The findings, which one doctor called "provocative," point to an emerging problem in drug development: As research becomes increasingly international, the outcomes may be less dependable in individual countries.
In the new work, researchers drive that point home for drugs known as beta blockers, which gold-standard tests have shown can extend the life of people with heart failure.
Breaking those drug trials down by country, it turns out U.S. patients didn't benefit appreciably, whereas the number of deaths during the trials fell by more than five in 100 in the rest of the world.
Lead researcher Dr. Christopher O'Connor, a cardiologist at Duke University Medical Center in Durham, North Carolina, said earlier studies had hinted of geographical differences in outcomes, but never as clearly as the new results.
Some five million Americans are living with heart failure, in which the heart fails to pump enough blood into the body. The condition is involved in about 300,000 deaths every year, according to the National Institutes of Health.
O'Connor's study, released Monday in the Journal of the American College of Cardiology, represents the first sweeping look at how beta blocker trials may come to different conclusions depending on the nationality of the participants.
He and his colleagues pooled results from so-called randomized controlled trials — the strongest experimental design available to doctors — that included U.S. patients.
They found four trials — the MERIT-HF, the COPERNICUS, the CIBIS-2, and the BEST trials — with a total of some 9,000 participants, nearly half of them American.
During those studies, beta blockers cut deaths among non-U.S. patients by 36 percent, while there was no statistically reliable drop among U.S. patients.
While that doesn't necessarily mean Americans don't benefit at all, it does question heart failure treatment guidelines, which often rely on international trials.
"It raises some concerns," O'Connor told Reuters Health. "If the patients have these differential treatment effects, we have to pay attention to it."
There aren't any clear-cut answers to why the outcomes vary by country.

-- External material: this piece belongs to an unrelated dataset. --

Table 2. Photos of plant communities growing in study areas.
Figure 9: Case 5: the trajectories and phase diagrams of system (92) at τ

It could be a question of different use of medications or devices to control heart failure, or it could be a chance finding because only one study included a large proportion of U.S. patients, the researchers write.

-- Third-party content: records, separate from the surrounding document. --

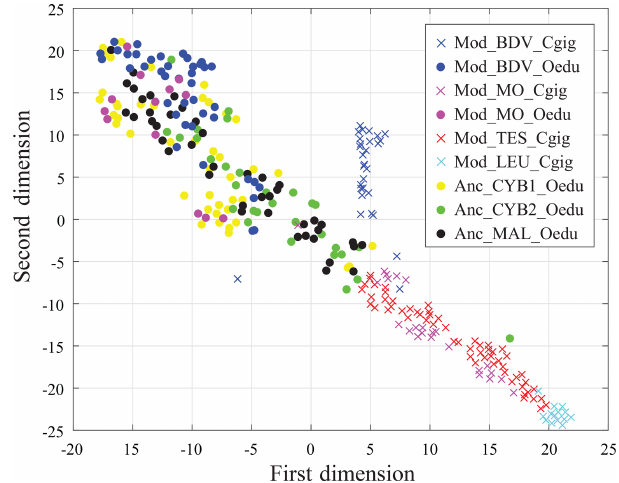
Figure 6. Visualization of shell group partitioning using t -SNE ap- plied to all REE and Y measurements as variables. Crosses and large dots refer to C. gigas and O. edulis ,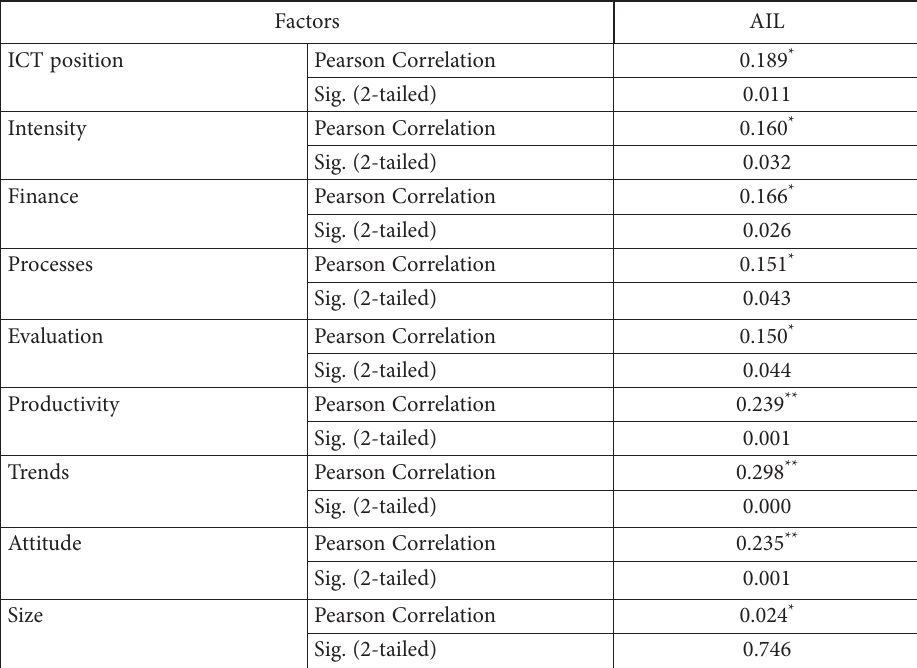
Table 3. Results of the correlation analysis (source: own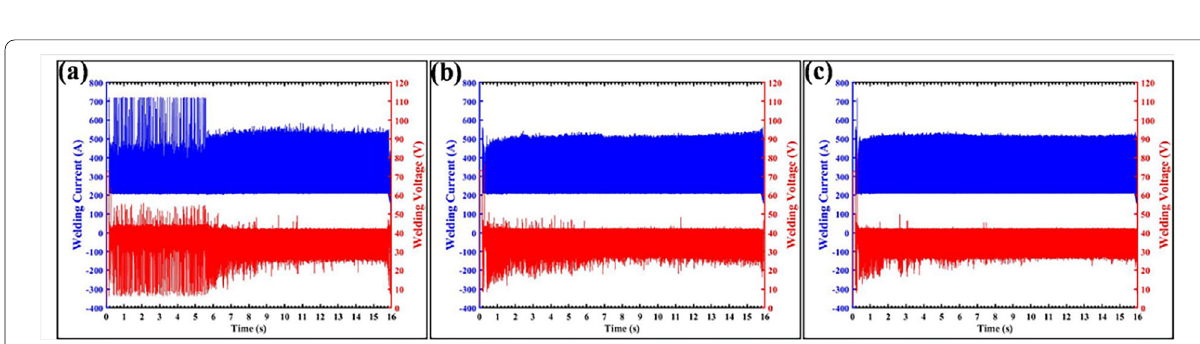
Figure 11 Current and voltage waveforms under shielding of ( a ) Ar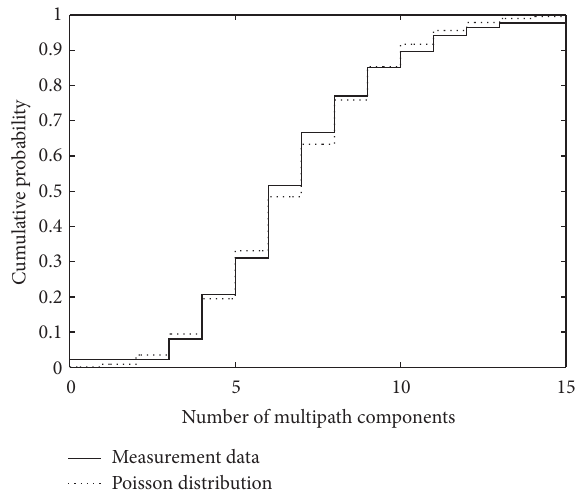
Figure 8: CDF of the number of multipath components for building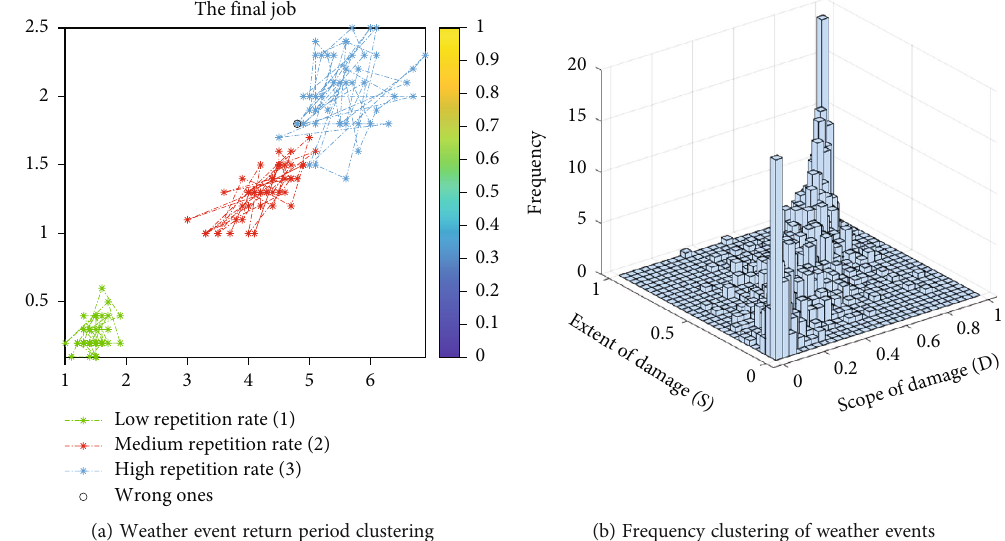
Figure 2: Weather event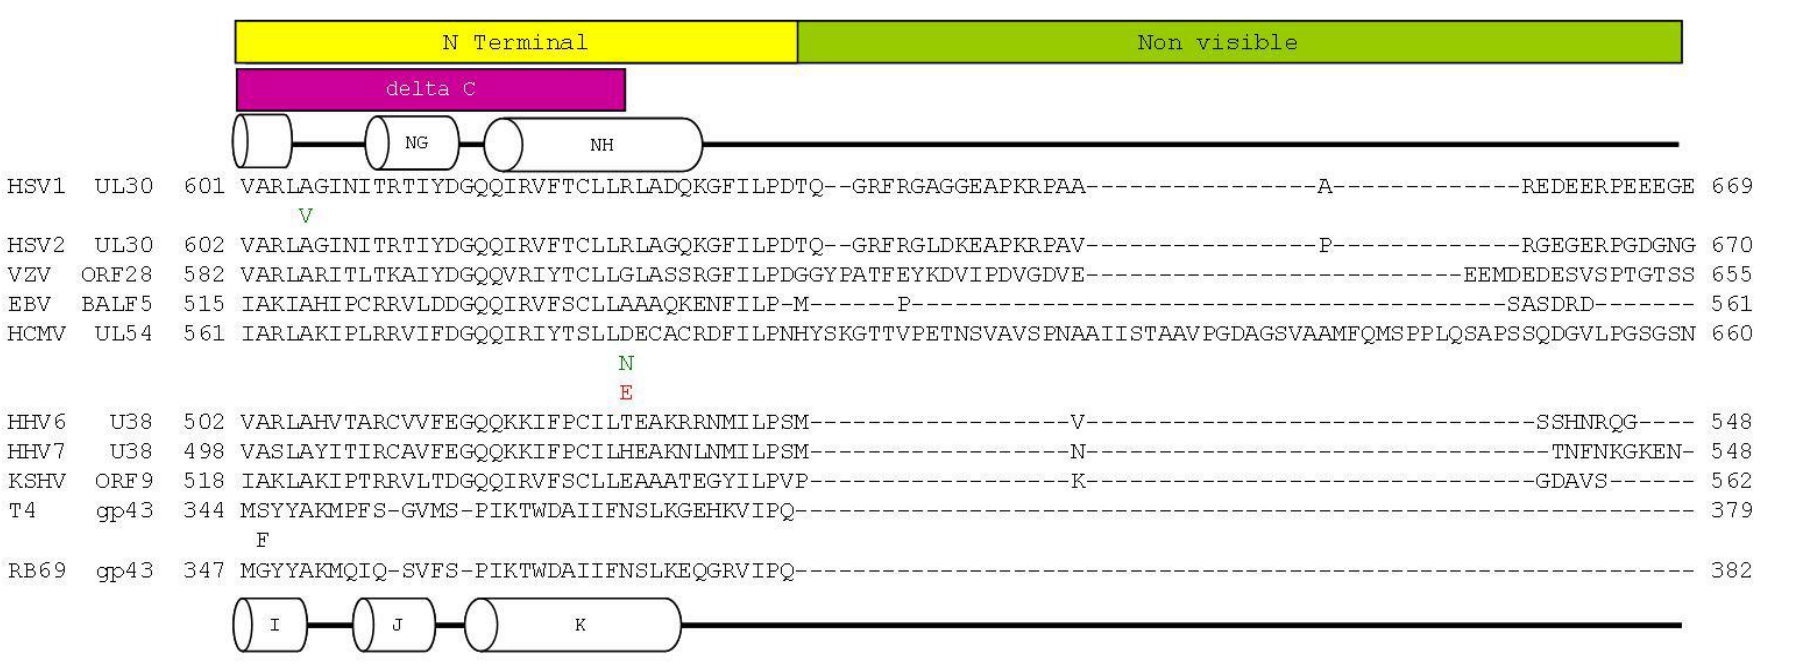
Appendix Figure A1.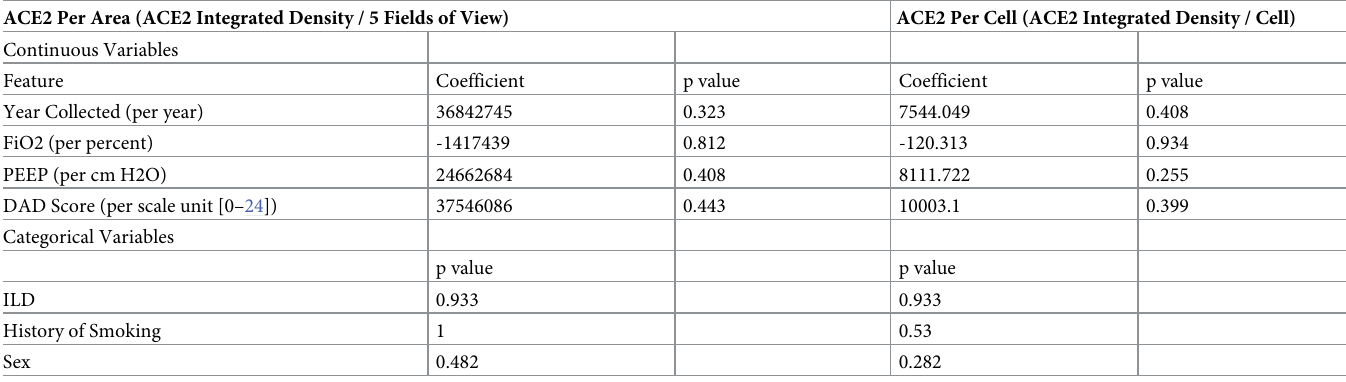
Table 1. Comparison of lung ACE2 expression with control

O'Connor said genetic differences might also be at play, because African Americans more often harbor a gene variant that makes them less responsive to beta blockers than whites. His study was funded in part by ARCA biopharma, which is developing a genetically targeted beta blocker treatment.
Whatever the explanation for the geographical variation, it's a problem drug developers would do well to tackle if they want their products to be approved by the U.S. Food and Drug Administration, according to O'Connor.
"This really goes beyond the beta blocker and heart failure story, it's about how we conduct clinical trials," he said. "I think the FDA gets nervous when they keep seeing these trends where, things may not look as good in the U.S."
As a case in point, for a while it appeared the FDA might not approve drugmaker AstraZeneca's new blood thinner Brilinta, because North American patients taking the drug did worse than patients on an older blood thinner -- which wasn't the case for European patients in the study.
AstraZeneca finally convinced the FDA the reason for the poorer results in North America might be related to the fact that aspirin interferes with Brilinta, and aspirin is more commonly used by heart patients in the U.S. than in Europe. The FDA approved Brilinta on July 21.
In an editorial in the same journal, Dr. Barry M. Massie, explains that many drug trials have now become "megatrials," including several thousand patients in different countries.
That's partly because current drugs and medical devices are so effective now that most advantages from new treatments will be miniscule. As a result, it requires lots of patients to show that potential benefits aren't just a result of chance.
While Massie, of the VA Medical Center in San Francisco, calls the new findings "provocative," he adds that American patients might still benefit from beta blockers.
"Most important, one cannot exclude the play of chance in these findings," he writes.